Nothing like a little public shaming to get a politician running for higher office to move on an issue! After the Urban Justice Center's Street Vendor Project had City Council Speaker Christine Quinn's face plastered on vendor vehicles across the city asking her for help reducing the heavy fines the city has been imposing on street vendors in recent years, the speaker finally relented. This morning she tweeted that more than two years after they were first introduced, two bills easing the burden on vendors would soon be brought to a vote by the City Council and would, in her words, "pass." Yay? Not so fast, says our billionaire mayor from Boston!
Before we get to Hizzoner's Quinn-block, here's Quinn's announcement of an impending vote:
.@nyccouncil will pass bills to cap vendor fines @ $500 & prohibit vending nr hosps, taxi stands & 20 feet of res bldg exits cc@vendorpower
— Christine C. Quinn (@ChrisCQuinn) February 21, 2013
As you can imagine, street vendors were very happy to hear the news that they might soon no longer be threatened by needlessly expensive "1,000 fines for things like being inches too close to a doorway or having a vending license in their pocket instead of around their necks, fines many say they simply can't pay "This is a great news for all vendors," said Aziz Rahmat, who sells coffee and donuts from a cart on 31st Street and Seventh Avenue. "Thanks to Speaker Quinn for moving this forward."
But before Rahmat and other street vendors could start toasting their cuppas, Mayor Michael Bloomberg decided to rain on their parade.
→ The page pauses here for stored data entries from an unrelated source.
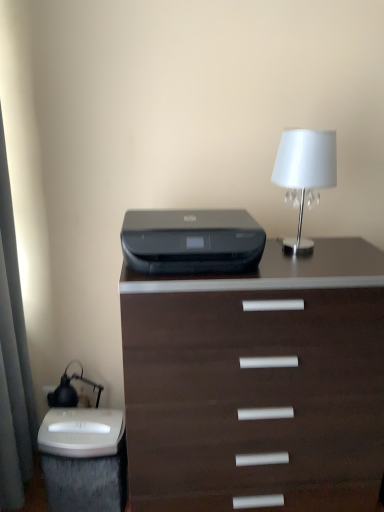
Question: From the image's perspective, is white plastic electric outlet at lower left on dark wood chest of drawers at center?

Choices:
 (A) yes
 (B) no

Answer: (B)

Question: Can you confirm if white plastic electric outlet at lower left is shorter than dark wood chest of drawers at center?

Choices:
 (A) yes
 (B) no

Answer: (A)

Question: Is white plastic electric outlet at lower left thinner than dark wood chest of drawers at center?

Choices:
 (A) yes
 (B) no

Answer: (A)

Question: Does white plastic electric outlet at lower left contain dark wood chest of drawers at center?

Choices:
 (A) no
 (B) yes

Answer: (A)

Question: Is white plastic electric outlet at lower left far from dark wood chest of drawers at center?

Choices:
 (A) yes
 (B) no

Answer: (A)

Question: Considering the positions of white glossy lampshade at upper right and black plastic printer at center in the image, is white glossy lampshade at upper right bigger or smaller than black plastic printer at center?

Choices:
 (A) small
 (B) big

Answer: (A)

Question: From a real-world perspective, is white glossy lampshade at upper right positioned above or below black plastic printer at center?

Choices:
 (A) below
 (B) above

Answer: (B)

Question: Do you think white glossy lampshade at upper right is within black plastic printer at center, or outside of it?

Choices:
 (A) inside
 (B) outside

Answer: (B)

Question: Is point (324, 168) closer or farther from the camera than point (175, 249)?

Choices:
 (A) closer
 (B) farther

Answer: (B)

Question: In terms of height, does white plastic electric outlet at lower left look taller or shorter compared to white glossy lampshade at upper right?

Choices:
 (A) short
 (B) tall

Answer: (A)

Question: Relative to white glossy lampshade at upper right, is white plastic electric outlet at lower left in front or behind?

Choices:
 (A) front
 (B) behind

Answer: (B)

Question: Based on their sizes in the image, would you say white plastic electric outlet at lower left is bigger or smaller than white glossy lampshade at upper right?

Choices:
 (A) small
 (B) big

Answer: (A)

Question: From the image's perspective, relative to white glossy lampshade at upper right, is white plastic electric outlet at lower left above or below?

Choices:
 (A) above
 (B) below

Answer: (B)

Question: Would you say white glossy lampshade at upper right is to the left or to the right of white plastic electric outlet at lower left in the picture?

Choices:
 (A) right
 (B) left

Answer: (A)

Question: From a real-world perspective, is white glossy lampshade at upper right above or below white plastic electric outlet at lower left?

Choices:
 (A) below
 (B) above

Answer: (B)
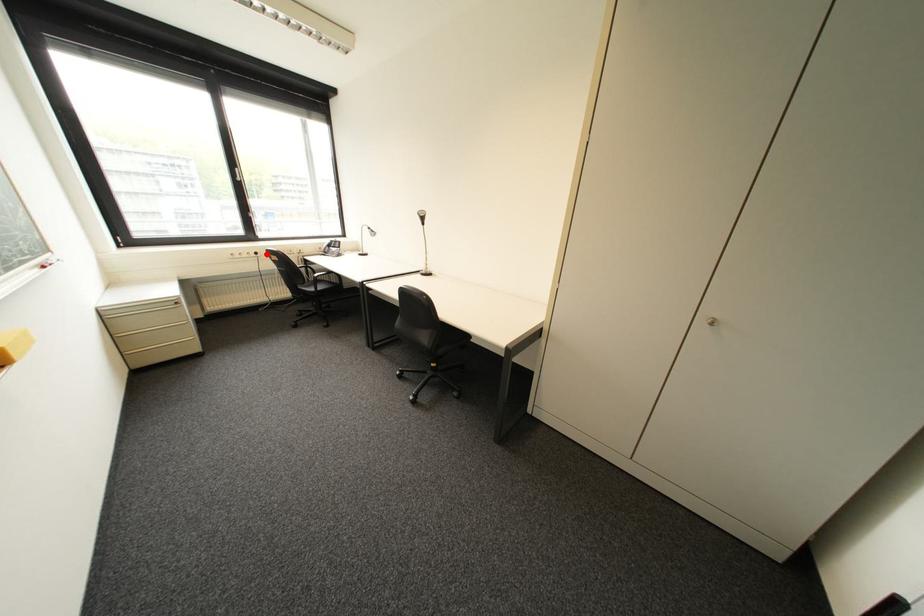
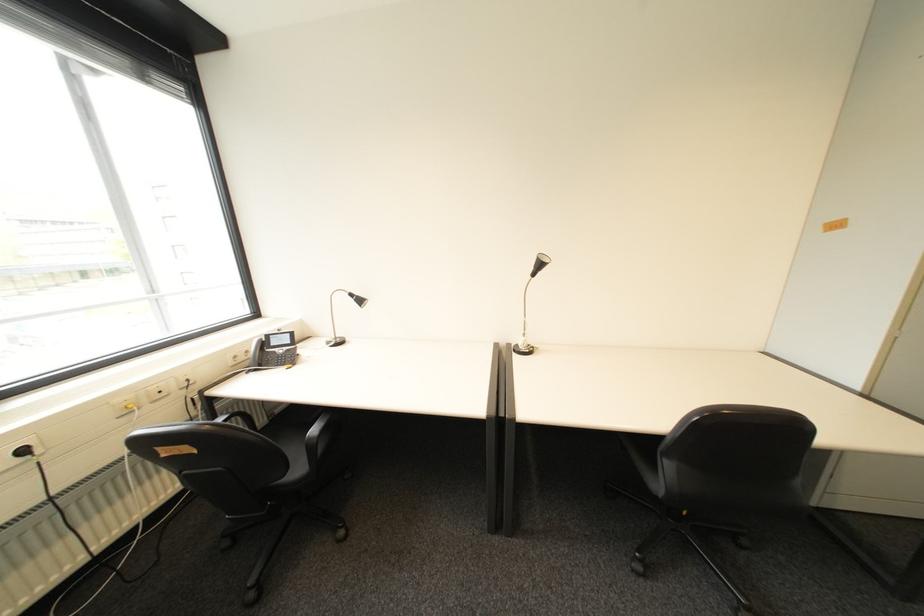
Question: I am providing you with two images of the same scene from different viewpoints. Given a red point in image1, look at the same physical point in image2. Is it:

Choices:
 (A) Closer to the viewpoint
 (B) Farther from the viewpoint

Answer: (B)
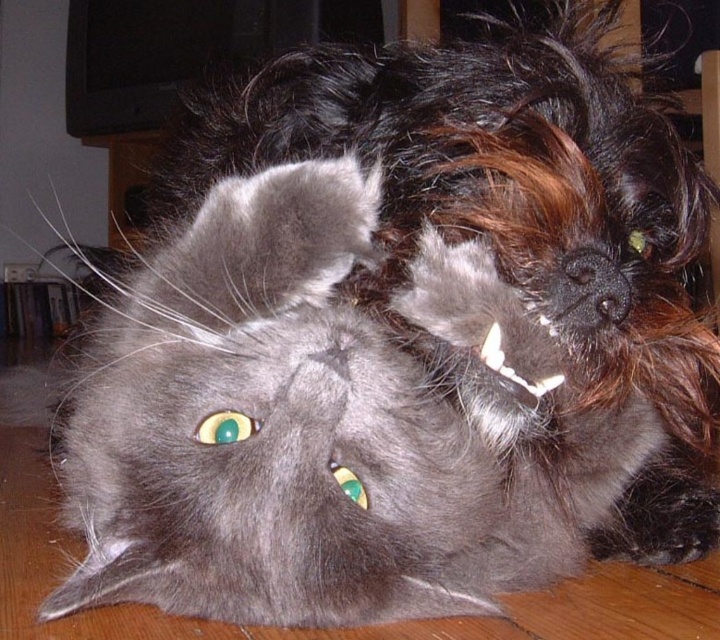
Question: Among these points, which one is farthest from the camera?

Choices:
 (A) (541, 195)
 (B) (613, 444)

Answer: (B)

Question: Which point is farther to the camera?

Choices:
 (A) (408, 305)
 (B) (600, 161)

Answer: (B)

Question: Is the position of soft gray fur cat at center more distant than that of shiny black fur at center?

Choices:
 (A) yes
 (B) no

Answer: (A)

Question: Is soft gray fur cat at center behind shiny black fur at center?

Choices:
 (A) yes
 (B) no

Answer: (A)

Question: Is soft gray fur cat at center smaller than shiny black fur at center?

Choices:
 (A) no
 (B) yes

Answer: (B)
At a press conference today to unveil the city's first mobile food truck powered by compressed natural gas (more on that later!) the mayor was asked about Quinn's announcement:
Bloomberg: "Reducing the fines (on vendors) is one of the stupidest things I've heard." Says he'll veto Quinn bill.
— Tina Moore (@NYDNTinaMoore) February 21, 2013
While this isn't too surprising—Bloomberg has already budgeted for a squad of attack attorneys to collect unpaid fines from vendors—it certainly is depressing. We understand that Quinn and Bloomberg need to publicly distance themselves as the speaker shoots to replace the billionaire as Mayor, but it is unfortunate that hard working New Yorkers who spend their days working outside in the cold have to be the collateral damage.
Still, those fighting for the vendors aren't giving up hope. "Mayor Bloomberg has made it clear throughout his term how he feels about street vendors and other working people," Sean Basinsk, Director of the Street Vendor Project at the Urban Justice Center, tells us. "We're happy to see that Speaker Quinn supports small businesses and immigrant New Yorkers. We expect to have the full support of City Council."
If the bill passes and is vetoed by Bloomberg, perhaps it is about time his mug gets plastered around town?